- Wonders of Life titlecard
- Genre: Documentary series
- Presented by: Brian Cox
- Country of origin: United Kingdom
- Original language: English
- No. of series: 1
- No. of episodes: 5

Production
- Executive producer: Andrew Cohen
- Running time: 60 minutes

Original release
- Network: BBC Two BBC HD
- Release: 27 January – 24 February 2013

Related
- Wonders of the Universe (2011); Human Universe (2014);

= Wonders of Life (TV series) =

2013 British television series

Wonders of Life is a 2013 television documentary series presented by physicist Brian Cox. The series was produced by the BBC and Chinese state television network CCTV-9 and aired in the United Kingdom from 27 January 2013 at 9:00 pm on BBC Two. An accompanying book with the same title was also published.

==Episodes==

===1. "What is Life?"===
Brian Cox journeys to Southeast Asia to see how life began on Earth and how the flow of energy created and supports life.

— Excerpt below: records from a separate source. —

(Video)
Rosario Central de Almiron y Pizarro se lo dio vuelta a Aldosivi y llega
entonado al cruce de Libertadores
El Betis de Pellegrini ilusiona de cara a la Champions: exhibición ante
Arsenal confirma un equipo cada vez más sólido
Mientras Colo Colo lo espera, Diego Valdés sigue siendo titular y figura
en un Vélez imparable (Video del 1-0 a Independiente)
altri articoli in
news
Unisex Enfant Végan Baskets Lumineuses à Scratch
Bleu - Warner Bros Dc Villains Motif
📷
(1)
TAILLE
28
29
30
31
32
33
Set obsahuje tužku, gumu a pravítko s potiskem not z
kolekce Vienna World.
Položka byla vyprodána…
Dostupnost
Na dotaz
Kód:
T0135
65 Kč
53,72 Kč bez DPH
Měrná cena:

===2. "Expanding Universe"===
In the second episode, Brian travels to the U.S. to showcase how the laws of science allowed senses to arise.

===3. "Endless Forms Most Beautiful"===
Brian travels to Africa and Madagascar to analyse why Earth is a fertile place and how it allows complex life to exist.

===4. "Size Matters"===
The fourth episode sees Brian in Australia, looking at how the size of each plant and animal affects how long it can survive.

===5. "Home"===
In the final episode, Cox travels to Mexico to explain what makes Earth a home for life and ask what ingredients were required for complex life to begin.

==Merchandise==
The Region 2 DVD discs were released on 4 March 2013.

A book related to the series was authored by Andrew Cohen and Brian Cox. The book was published on 24 January 2013.